* _Work item_
Copy word for word the lines of the records below, beginning at the one with "15: (748, 413, 7.06)" and finishing at the one with "3: (95, 227, 6.86)", ends included, but none of the pictures.

━━━━━ Input data

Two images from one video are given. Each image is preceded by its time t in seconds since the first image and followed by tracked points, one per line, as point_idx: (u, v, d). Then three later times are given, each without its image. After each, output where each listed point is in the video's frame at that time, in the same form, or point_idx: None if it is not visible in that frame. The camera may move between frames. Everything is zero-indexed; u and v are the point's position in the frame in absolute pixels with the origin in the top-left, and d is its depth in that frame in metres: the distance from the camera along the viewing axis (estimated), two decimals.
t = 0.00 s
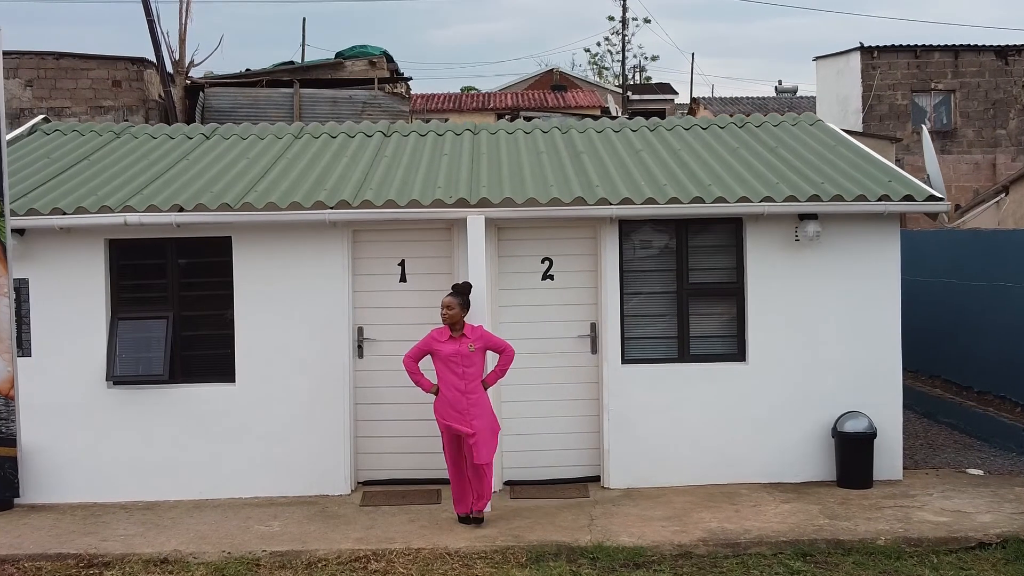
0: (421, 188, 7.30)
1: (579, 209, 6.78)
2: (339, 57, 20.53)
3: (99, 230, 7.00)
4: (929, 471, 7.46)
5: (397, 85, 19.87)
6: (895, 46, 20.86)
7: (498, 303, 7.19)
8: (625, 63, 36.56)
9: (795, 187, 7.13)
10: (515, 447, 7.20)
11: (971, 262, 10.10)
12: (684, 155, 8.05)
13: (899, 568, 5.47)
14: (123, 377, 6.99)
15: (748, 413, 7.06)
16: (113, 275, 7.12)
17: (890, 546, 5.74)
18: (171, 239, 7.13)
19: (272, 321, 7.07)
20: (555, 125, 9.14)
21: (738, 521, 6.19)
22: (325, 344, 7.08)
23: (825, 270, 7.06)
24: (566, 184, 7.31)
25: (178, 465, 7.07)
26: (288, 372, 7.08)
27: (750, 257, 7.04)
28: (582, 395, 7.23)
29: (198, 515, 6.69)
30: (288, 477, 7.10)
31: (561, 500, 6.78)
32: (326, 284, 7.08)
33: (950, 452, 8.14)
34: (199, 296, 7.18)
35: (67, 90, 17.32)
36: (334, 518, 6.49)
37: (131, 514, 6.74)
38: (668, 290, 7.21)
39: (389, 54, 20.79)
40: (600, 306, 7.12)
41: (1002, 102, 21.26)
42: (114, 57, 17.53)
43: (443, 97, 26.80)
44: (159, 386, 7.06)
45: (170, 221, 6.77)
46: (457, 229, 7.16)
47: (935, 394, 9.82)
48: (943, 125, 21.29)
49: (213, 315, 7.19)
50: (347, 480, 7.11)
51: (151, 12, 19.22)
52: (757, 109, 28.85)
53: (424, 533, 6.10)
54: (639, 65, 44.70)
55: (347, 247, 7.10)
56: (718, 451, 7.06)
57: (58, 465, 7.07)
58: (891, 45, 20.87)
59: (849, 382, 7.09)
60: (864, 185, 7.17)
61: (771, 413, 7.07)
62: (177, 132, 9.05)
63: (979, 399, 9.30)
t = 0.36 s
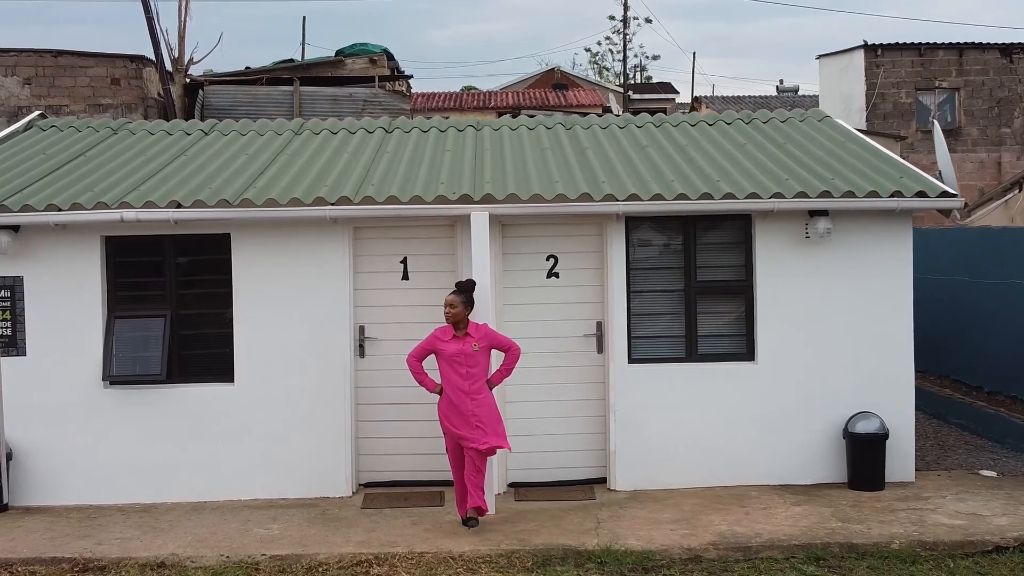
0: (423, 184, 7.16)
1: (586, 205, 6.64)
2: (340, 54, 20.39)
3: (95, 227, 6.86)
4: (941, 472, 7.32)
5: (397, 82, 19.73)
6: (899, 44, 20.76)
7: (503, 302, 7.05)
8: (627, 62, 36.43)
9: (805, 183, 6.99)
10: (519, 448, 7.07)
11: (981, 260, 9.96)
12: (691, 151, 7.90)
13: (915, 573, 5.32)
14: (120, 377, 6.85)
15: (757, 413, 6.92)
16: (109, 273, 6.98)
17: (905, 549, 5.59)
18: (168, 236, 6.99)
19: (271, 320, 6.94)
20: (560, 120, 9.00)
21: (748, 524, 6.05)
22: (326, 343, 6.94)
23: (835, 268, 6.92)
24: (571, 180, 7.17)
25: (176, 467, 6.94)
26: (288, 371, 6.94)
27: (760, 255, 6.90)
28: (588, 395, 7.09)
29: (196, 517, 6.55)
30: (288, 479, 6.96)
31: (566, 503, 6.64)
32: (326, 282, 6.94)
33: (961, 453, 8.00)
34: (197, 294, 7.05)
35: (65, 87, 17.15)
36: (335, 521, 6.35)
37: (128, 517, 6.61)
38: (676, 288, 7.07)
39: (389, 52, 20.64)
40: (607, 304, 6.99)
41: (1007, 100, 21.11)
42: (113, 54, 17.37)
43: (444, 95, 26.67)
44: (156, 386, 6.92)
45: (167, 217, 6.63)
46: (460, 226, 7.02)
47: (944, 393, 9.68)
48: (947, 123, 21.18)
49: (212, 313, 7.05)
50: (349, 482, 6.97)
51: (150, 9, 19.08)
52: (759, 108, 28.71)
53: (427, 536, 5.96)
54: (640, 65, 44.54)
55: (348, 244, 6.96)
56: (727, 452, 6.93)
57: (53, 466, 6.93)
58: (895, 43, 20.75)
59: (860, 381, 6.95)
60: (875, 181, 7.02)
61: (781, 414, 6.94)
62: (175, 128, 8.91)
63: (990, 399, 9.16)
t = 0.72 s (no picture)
0: (429, 179, 7.01)
1: (595, 201, 6.48)
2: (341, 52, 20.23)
3: (94, 223, 6.71)
4: (958, 474, 7.16)
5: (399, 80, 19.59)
6: (904, 42, 20.66)
7: (510, 300, 6.89)
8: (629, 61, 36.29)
9: (820, 178, 6.83)
10: (527, 449, 6.91)
11: (994, 258, 9.81)
12: (702, 146, 7.75)
13: None
14: (118, 377, 6.70)
15: (770, 414, 6.77)
16: (107, 270, 6.82)
17: (925, 554, 5.43)
18: (168, 232, 6.84)
19: (274, 318, 6.78)
20: (566, 116, 8.84)
21: (763, 527, 5.89)
22: (329, 342, 6.79)
23: (850, 265, 6.77)
24: (580, 175, 7.01)
25: (176, 468, 6.78)
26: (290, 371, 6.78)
27: (773, 252, 6.75)
28: (597, 395, 6.94)
29: (196, 520, 6.39)
30: (290, 481, 6.80)
31: (576, 505, 6.49)
32: (330, 279, 6.79)
33: (977, 454, 7.85)
34: (197, 292, 6.89)
35: (64, 85, 16.99)
36: (338, 524, 6.19)
37: (126, 520, 6.45)
38: (687, 286, 6.92)
39: (391, 50, 20.49)
40: (616, 302, 6.83)
41: (1013, 98, 20.95)
42: (113, 52, 17.21)
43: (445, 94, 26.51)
44: (155, 386, 6.78)
45: (167, 213, 6.47)
46: (467, 222, 6.86)
47: (957, 394, 9.52)
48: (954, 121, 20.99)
49: (213, 312, 6.90)
50: (352, 484, 6.81)
51: (150, 6, 18.92)
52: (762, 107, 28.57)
53: (433, 541, 5.81)
54: (641, 64, 44.39)
55: (352, 241, 6.81)
56: (739, 454, 6.77)
57: (50, 469, 6.77)
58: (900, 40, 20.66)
59: (876, 380, 6.79)
60: (891, 176, 6.87)
61: (794, 414, 6.78)
62: (175, 123, 8.76)
63: (1004, 399, 9.01)
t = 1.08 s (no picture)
0: (433, 177, 6.87)
1: (603, 199, 6.35)
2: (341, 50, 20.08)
3: (91, 222, 6.57)
4: (972, 478, 7.03)
5: (400, 79, 19.44)
6: (909, 40, 20.44)
7: (516, 300, 6.76)
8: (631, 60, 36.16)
9: (832, 176, 6.69)
10: (534, 453, 6.77)
11: (1005, 258, 9.68)
12: (710, 144, 7.61)
13: None
14: (116, 379, 6.57)
15: (781, 417, 6.63)
16: (105, 269, 6.69)
17: (944, 561, 5.29)
18: (166, 231, 6.70)
19: (275, 319, 6.64)
20: (572, 113, 8.71)
21: (775, 533, 5.75)
22: (331, 343, 6.65)
23: (863, 265, 6.63)
24: (587, 173, 6.87)
25: (174, 472, 6.64)
26: (292, 373, 6.64)
27: (784, 251, 6.61)
28: (604, 397, 6.80)
29: (195, 525, 6.25)
30: (292, 485, 6.67)
31: (583, 510, 6.35)
32: (332, 279, 6.65)
33: (990, 458, 7.71)
34: (197, 292, 6.75)
35: (64, 83, 16.85)
36: (341, 530, 6.06)
37: (123, 525, 6.31)
38: (696, 286, 6.78)
39: (392, 48, 20.34)
40: (624, 302, 6.69)
41: (1019, 97, 20.81)
42: (112, 50, 17.05)
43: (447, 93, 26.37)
44: (154, 388, 6.64)
45: (165, 211, 6.34)
46: (472, 220, 6.72)
47: (968, 395, 9.39)
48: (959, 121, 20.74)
49: (212, 312, 6.76)
50: (355, 488, 6.67)
51: (150, 4, 18.76)
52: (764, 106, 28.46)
53: (438, 547, 5.67)
54: (642, 63, 44.23)
55: (354, 240, 6.67)
56: (750, 458, 6.63)
57: (47, 473, 6.63)
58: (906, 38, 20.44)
59: (889, 382, 6.65)
60: (905, 174, 6.73)
61: (806, 417, 6.64)
62: (174, 120, 8.62)
63: (1016, 401, 8.87)
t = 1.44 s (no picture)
0: (434, 175, 6.71)
1: (609, 198, 6.19)
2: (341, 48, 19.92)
3: (84, 221, 6.42)
4: (986, 484, 6.87)
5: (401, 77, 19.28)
6: (913, 38, 20.29)
7: (519, 301, 6.60)
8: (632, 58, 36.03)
9: (843, 174, 6.53)
10: (537, 458, 6.61)
11: (1016, 258, 9.52)
12: (717, 142, 7.45)
13: None
14: (109, 382, 6.41)
15: (791, 421, 6.47)
16: (98, 270, 6.53)
17: (961, 571, 5.13)
18: (161, 230, 6.54)
19: (272, 320, 6.48)
20: (575, 111, 8.55)
21: (786, 541, 5.59)
22: (330, 345, 6.49)
23: (875, 265, 6.47)
24: (592, 171, 6.71)
25: (169, 477, 6.48)
26: (290, 376, 6.48)
27: (794, 251, 6.45)
28: (610, 401, 6.64)
29: (190, 532, 6.09)
30: (289, 490, 6.51)
31: (588, 517, 6.19)
32: (330, 279, 6.49)
33: (1003, 462, 7.56)
34: (192, 293, 6.59)
35: (61, 81, 16.71)
36: (340, 537, 5.89)
37: (116, 532, 6.15)
38: (704, 287, 6.62)
39: (392, 47, 20.17)
40: (630, 304, 6.53)
41: None
42: (110, 48, 16.89)
43: (448, 92, 26.21)
44: (148, 391, 6.49)
45: (159, 210, 6.18)
46: (474, 219, 6.56)
47: (978, 398, 9.24)
48: (962, 120, 20.65)
49: (208, 314, 6.60)
50: (354, 494, 6.51)
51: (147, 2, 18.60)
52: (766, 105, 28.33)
53: (439, 555, 5.51)
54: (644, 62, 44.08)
55: (354, 239, 6.51)
56: (759, 463, 6.47)
57: (38, 478, 6.47)
58: (910, 37, 20.29)
59: (902, 386, 6.49)
60: (918, 173, 6.57)
61: (816, 422, 6.48)
62: (170, 118, 8.46)
63: None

━━━━━━━━━━

* _Task answer_
15: (748, 413, 7.06)
16: (113, 275, 7.12)
17: (890, 546, 5.74)
18: (171, 239, 7.13)
19: (272, 321, 7.07)
20: (555, 125, 9.14)
21: (738, 521, 6.19)
22: (325, 344, 7.08)
23: (825, 270, 7.06)
24: (566, 184, 7.31)
25: (178, 465, 7.07)
26: (288, 372, 7.08)
27: (750, 257, 7.04)
28: (582, 395, 7.23)
29: (198, 515, 6.69)
30: (288, 477, 7.10)
31: (561, 500, 6.78)
32: (326, 284, 7.08)
33: (950, 452, 8.14)
34: (199, 296, 7.18)
35: (67, 90, 17.32)
36: (334, 518, 6.49)
37: (131, 514, 6.74)
38: (668, 290, 7.21)
39: (389, 54, 20.79)
40: (600, 306, 7.12)
41: (1002, 102, 21.26)
42: (114, 57, 17.53)
43: (443, 97, 26.80)
44: (159, 386, 7.06)
45: (170, 221, 6.77)
46: (457, 229, 7.16)
47: (935, 394, 9.82)
48: (943, 125, 21.29)
49: (213, 315, 7.19)
50: (347, 480, 7.11)
51: (151, 12, 19.22)
52: (757, 109, 28.85)
53: (424, 533, 6.10)
54: (639, 65, 44.70)
55: (347, 247, 7.10)
56: (718, 451, 7.06)
57: (58, 465, 7.07)
58: (891, 45, 20.87)
59: (849, 382, 7.09)
60: (864, 185, 7.17)
61: (771, 413, 7.07)
62: (177, 132, 9.05)
63: (979, 399, 9.30)
t = 0.36 s
0: (423, 184, 7.16)
1: (586, 205, 6.64)
2: (340, 54, 20.39)
3: (95, 227, 6.86)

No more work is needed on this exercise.